#Absit iniuria verbo. Dormire o non dormire … questo è il problema!

In questi mesi estivi dove ognuno, dimentico di quanto lagnatosi negli anni precedenti, ripete le solite frasi: “Mai come il caldo di quest’anno; c’è un sole che spacca le pietre; mi sento sempre sudato”.  Ma c’è l’immancabile frase che ognuno ripete: “Fa caldo anche di notte tanto da toglierti il sonno”. A quest’ultima frase corrisponde una ricca letteratura sull’insonnia e altro che caldo, si tratta di serie patologie da considerare. A tutti è capitato, per motivi vari e non solo per il caldo, di trascorrere una notte insonne e di “riscoprirsi” al mattino nervosi, irosi e aggressivi perché tutto infastidisce. Un gruppo di scienziati ha voluto ulteriormente studiare questo fenomeno e lo ha fatto esaminando il post insonnia di persone appartenenti ad alcune categorie lavorative e hanno scoperto che gli effetti sono simili anche in categorie diverse.
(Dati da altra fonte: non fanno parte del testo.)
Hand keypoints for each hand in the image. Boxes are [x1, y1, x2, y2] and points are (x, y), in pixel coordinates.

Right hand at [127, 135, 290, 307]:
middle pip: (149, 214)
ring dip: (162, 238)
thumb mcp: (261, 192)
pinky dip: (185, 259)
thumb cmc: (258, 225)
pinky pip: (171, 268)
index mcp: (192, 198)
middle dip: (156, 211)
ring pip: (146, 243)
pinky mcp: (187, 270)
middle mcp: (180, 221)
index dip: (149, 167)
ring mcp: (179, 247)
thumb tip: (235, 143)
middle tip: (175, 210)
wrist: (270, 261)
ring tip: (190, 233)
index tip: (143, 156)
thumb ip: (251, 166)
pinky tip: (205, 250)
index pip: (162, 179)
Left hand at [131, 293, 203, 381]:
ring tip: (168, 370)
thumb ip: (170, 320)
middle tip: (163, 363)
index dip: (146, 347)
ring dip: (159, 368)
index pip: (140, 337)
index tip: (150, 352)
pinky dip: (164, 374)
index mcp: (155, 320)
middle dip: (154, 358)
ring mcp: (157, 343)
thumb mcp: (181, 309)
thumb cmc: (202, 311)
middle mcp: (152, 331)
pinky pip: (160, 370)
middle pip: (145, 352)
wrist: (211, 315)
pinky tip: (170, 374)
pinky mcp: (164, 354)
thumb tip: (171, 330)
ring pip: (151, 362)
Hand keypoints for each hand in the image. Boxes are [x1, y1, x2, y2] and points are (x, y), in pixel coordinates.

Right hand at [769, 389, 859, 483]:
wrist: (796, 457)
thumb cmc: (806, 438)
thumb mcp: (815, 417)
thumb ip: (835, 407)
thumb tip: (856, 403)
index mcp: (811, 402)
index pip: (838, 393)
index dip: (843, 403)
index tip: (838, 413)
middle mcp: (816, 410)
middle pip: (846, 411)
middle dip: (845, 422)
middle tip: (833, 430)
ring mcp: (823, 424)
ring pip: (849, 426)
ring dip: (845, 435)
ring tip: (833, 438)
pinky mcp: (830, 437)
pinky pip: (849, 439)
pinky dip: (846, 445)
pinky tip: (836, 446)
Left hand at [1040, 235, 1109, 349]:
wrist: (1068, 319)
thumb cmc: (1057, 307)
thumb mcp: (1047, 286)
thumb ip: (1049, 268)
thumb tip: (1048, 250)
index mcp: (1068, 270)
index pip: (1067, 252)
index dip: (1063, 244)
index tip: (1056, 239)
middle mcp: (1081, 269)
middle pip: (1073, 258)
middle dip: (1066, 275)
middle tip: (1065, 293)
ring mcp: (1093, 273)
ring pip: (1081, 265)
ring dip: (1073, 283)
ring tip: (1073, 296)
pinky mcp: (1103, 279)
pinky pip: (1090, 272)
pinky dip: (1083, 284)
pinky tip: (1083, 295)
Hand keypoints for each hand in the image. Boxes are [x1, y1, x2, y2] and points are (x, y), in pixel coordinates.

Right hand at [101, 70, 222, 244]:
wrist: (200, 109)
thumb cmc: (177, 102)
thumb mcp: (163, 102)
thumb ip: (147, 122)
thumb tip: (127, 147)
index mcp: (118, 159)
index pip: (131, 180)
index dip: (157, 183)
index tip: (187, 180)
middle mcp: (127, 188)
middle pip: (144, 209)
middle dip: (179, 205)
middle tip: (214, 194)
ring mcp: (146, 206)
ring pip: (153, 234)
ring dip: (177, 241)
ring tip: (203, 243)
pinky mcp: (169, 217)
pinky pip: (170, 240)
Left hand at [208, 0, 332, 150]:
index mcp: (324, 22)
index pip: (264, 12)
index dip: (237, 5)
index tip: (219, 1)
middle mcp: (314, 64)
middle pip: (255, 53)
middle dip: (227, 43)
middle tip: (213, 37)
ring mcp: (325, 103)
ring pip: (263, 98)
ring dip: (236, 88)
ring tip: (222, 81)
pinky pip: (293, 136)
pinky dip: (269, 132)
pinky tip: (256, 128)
L’operaio, fino a che non si rilassa durante la pausa pranzo, per tutta la mattinata è, in grande percentuale, vittima di un ‘nervosismo controllato’. Anche il professionista che lavora a contatto col pubblico a volte diventa scortese, ma quello che gli scienziati hanno scoperto con grande meraviglia è che esiste una categoria in particolare dove l’appartenente a essa, nell’ottanta percento dei casi, dopo una notte insonne, diventa ‘severo’, anzi ‘più severo’. Questa è la categoria dei giudici. Il magistrato è stato esaminato soprattutto il giorno successivo all’entrata in vigore dell’ora legale. Gli scienziati hanno confrontato le sentenze del lunedì post ora legale con quelle di altri lunedì dell’anno e hanno scoperto che, a parità di reato, la pena inflitta al reo aumenta di circa il 5 per cento. ‘Fortunatamente’ l’effetto dura solo per quel lunedì. Naturalmente questi sono i cosiddetti ‘sondaggi estivi’ ma è sempre meglio tener ben presente, per quanto riguarda la perdita del sonno, almeno per chi svolge attività giudicanti, che potrebbe pagare un innocente il disagio del giudicante. Per quanto riguarda una mia esperienza diretta posso dire che per qualcuno la perdita del sonno (o anche del semplice riposo) è positivo. Luigi Pistone, direttore responsabile della nostra Radio-Rivista Radionoff, in questo periodo di eccessivo lavoro (perché ha concesso ferie a più di metà redazione) sta producendo pezzi di alta qualità giornalistica e letteraria. Ergo, devo dedurre che per qualcuno il sonno non è una perdita di tempo se ha cose utili da fare specie se utili alla collettività.